### What the task asks
Output the entries word for word. Omit images.

### Material for this task
..........

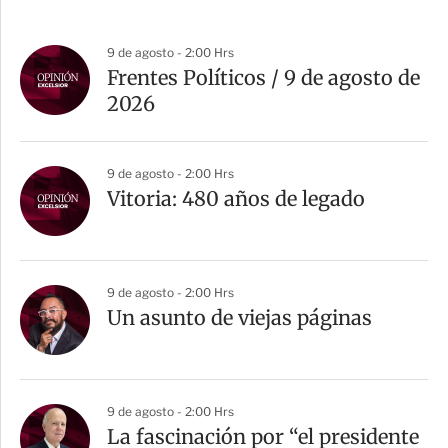
9 de agosto - 2:00 Hrs
Frentes Políticos / 9 de agosto de
2026
9 de agosto - 2:00 Hrs
Vitoria: 480 años de legado
9 de agosto - 2:00 Hrs
Un asunto de viejas páginas
9 de agosto - 2:00 Hrs
La fascinación por “el presidente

..........

### Answer space
9 de agosto - 2:00 Hrs
Frentes Políticos / 9 de agosto de
2026
9 de agosto - 2:00 Hrs
Vitoria: 480 años de legado
9 de agosto - 2:00 Hrs
Un asunto de viejas páginas
9 de agosto - 2:00 Hrs
La fascinación por “el presidente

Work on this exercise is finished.